- _Brief_:
How many lines in the material below contain the word "post"? Write only the number.

- _Data_:
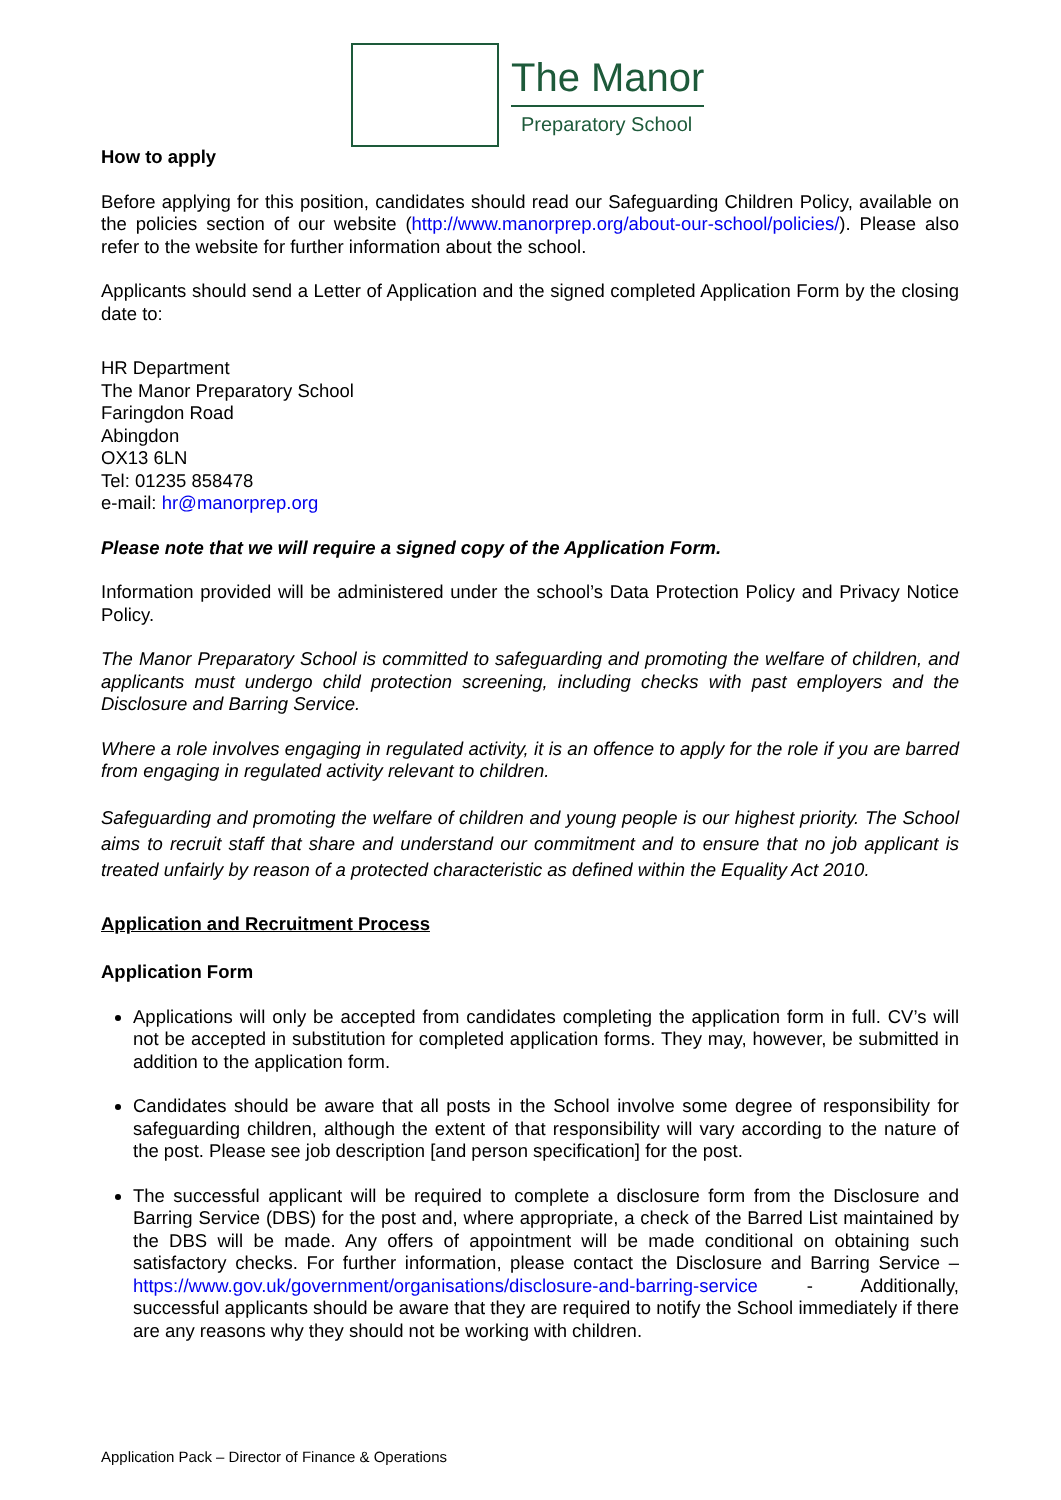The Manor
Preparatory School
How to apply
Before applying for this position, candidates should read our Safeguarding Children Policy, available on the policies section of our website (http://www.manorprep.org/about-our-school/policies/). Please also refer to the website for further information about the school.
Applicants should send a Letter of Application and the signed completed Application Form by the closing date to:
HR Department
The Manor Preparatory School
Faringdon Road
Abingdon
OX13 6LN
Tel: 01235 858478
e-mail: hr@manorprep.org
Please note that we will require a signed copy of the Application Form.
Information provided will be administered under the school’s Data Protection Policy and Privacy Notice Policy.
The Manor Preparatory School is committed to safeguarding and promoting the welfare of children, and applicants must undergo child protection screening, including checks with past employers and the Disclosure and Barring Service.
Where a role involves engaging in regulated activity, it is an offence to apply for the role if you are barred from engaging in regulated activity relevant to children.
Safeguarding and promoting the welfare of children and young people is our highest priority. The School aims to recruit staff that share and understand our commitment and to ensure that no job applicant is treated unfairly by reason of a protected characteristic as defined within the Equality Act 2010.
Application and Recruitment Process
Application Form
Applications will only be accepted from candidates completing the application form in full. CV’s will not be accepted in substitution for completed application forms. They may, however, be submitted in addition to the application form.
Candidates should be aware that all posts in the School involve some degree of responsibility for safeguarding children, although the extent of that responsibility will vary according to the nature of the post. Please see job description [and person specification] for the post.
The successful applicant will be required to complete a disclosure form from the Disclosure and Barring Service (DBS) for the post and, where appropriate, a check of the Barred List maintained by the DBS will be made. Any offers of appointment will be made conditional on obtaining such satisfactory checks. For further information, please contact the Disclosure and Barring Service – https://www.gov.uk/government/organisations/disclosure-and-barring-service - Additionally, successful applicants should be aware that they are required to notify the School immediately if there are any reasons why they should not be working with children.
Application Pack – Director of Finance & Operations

- _Solution to the exercise_:
2